社内事業創造人材はどのような特徴を持っているのか

戦後著しい成長を遂げてきた日本経済・日本企業ですが、これからの時代、これまで成功してきた日本の基幹産業だけでは、持続的な成長をもたらすことができないのではないかといわれています。つまり、日本の成長のためには、新しい事業や産業がつぎつぎと勃興しなければならないといえるのではないでしょうか。各企業においても「次世代の主力事業になるような新しい事業を創りたい」と考えるでしょう。このことから、企業内で、次の時代の基幹ビジネスになり得るような新しい事業を創造できる人材「=事業創造人材」についての研究がなされつつあります。


例えば、石原・白石(2011)は、事業創造人材については、イノベーション研究で指摘されるように本人が高い技術力を持っているかどうかについては問題にせず、「社会の求める新たな価値をデリバリーするプロセスを構築し、しかもそれを実際の収益に結びつける」人物を事業創造人材としたうえで、彼らの思考および行動特性について、「企業内でこれまでになかったやり方で新しい事業を立ち上げるか、海外への進出を主導した人物」15名に対するインタビュー調査を実施し、事業創造人材に特有の5つの思考特性と6つの行動特性を特定しました。


まず、5つの思考特性については、大きく「思想」と「行動規範」に分かれます。そのうち思想面については「良き社会への信念」「経験に裏打ちされた自負」を挙げています。一方、行動規範面については「強烈なゴール志向」「高速前進志向」「粘り強さ」を挙げています。これらの思考特性は、それぞれ、6つの行動特性へとリンクしています。良き社会への信念は、「常識の枠を超える」行動特性につながっています。強烈なゴール志向は「手に入れる」「捨てる」という行動特性と関連があります。高速前進志向は「決める」「宣言する」という行動特性につながります。そして、粘り強さは「やめない」という行動特性と関連しています。


また事業創造研究会(2011)は、事業創造人材を「青黒い人」と表現しています。これは、新しい製品やサービスによってどんなふうに世の中が変わるのかを、理想論かもしれないが「青臭く語る」という「ソーシャル・ストーリーを語る」という要素と、それを持続的に実現するためには、どうやって利益をあげていくのか、どうお金を稼ぐのかを「腹黒く語る」という「ビジネス・ストーリーを語る」という部分を併せもった存在であるべきだと結論づけています。


さらに事業創造研究会は、事業創造人材は「グッドリーダー」とは違う側面を持っていることを指摘します。
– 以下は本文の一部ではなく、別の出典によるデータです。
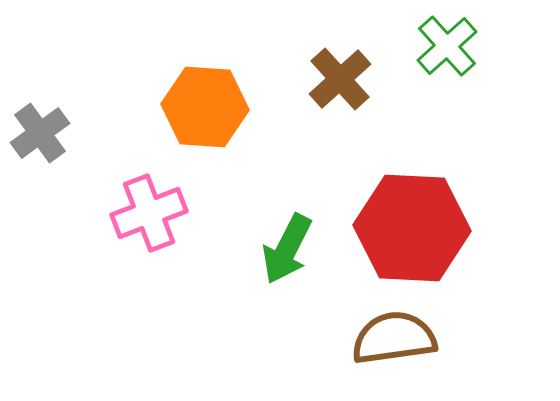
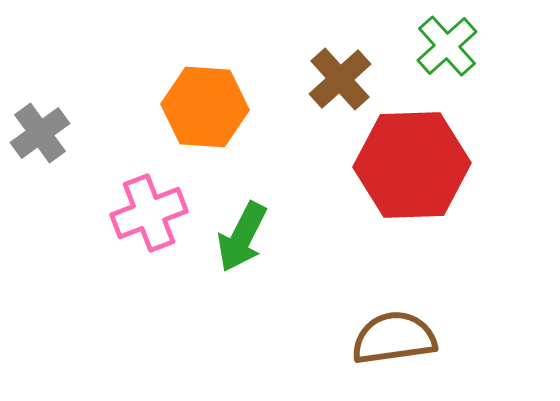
red hexagon: moved 63 px up; rotated 5 degrees counterclockwise
green arrow: moved 45 px left, 12 px up
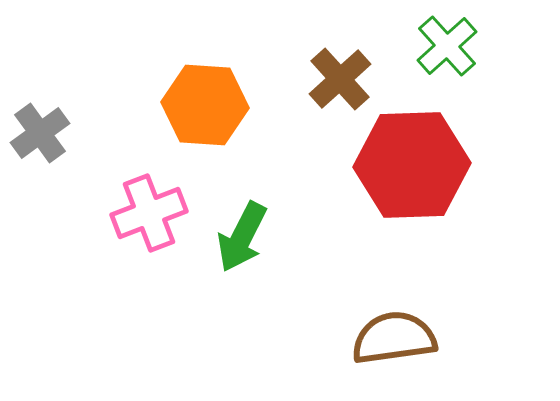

すなわち、事業創造人材は、グッドリーダーが持ち合わせている「部下のモチベーションの維持管理や成長サポート」はあまり行っておらず、「部下の成長」よりも「事業の成功」が重大な関心ごとであると述べています。いってみれば、事業創造人材にはある種の「偏り」があり、ゆえに「良いリーダー」とは言えないということになります。しかし、そうした偏りはときには「アクの強さ」として表出され、それが事業創造の成就につながる可能性も指摘しています。


事業創造人材は入社した時点からかなり革新的で破天荒な活動を行うと事業創造人材研究会は指摘します。そのため、決して扱いやすい人とはいえません。時として既存のルールを踏み越えたり、多くの人が口に出せなかった問題を発言したりするからです。とはいえ、事業創造人材は、あくまで組織の一員として入社してきた人々。彼らは、組織内において日々対峙しているルーティンワークの経験から多くを学んできたとも指摘しています。すなわち、日常の緩やかな問題意識や仕事を通じて感じた社会の不条理に対して「おかしい」と敏感に反応し、それを正すための行動を少しずつとり始め、そういった行動を積み重ねるうちに、その問題や不条理の解決こそが自身の使命だと確信し、それを新年へと昇華させるのだといいます。


このように、事業創造人材は、類まれなる学習能力と跳ねっ返りな存在で、経験により成長を遂げてきた人物たちです。しかし、事業創造人材として頭角を現す人材はごく一部にすぎず、彼らの背後には、事業創造人材たりえた人材であったにもかかわらず、跳ねっ返りが強すぎたために、運悪くつぶされてしまった逸材がいたかもしれないと事業創造人材研究会は論じます。よって、これから事業創造人材を必要とする組織は、そういった人材を「探し」そして「つぶさない」ことが重要だと結論づけています。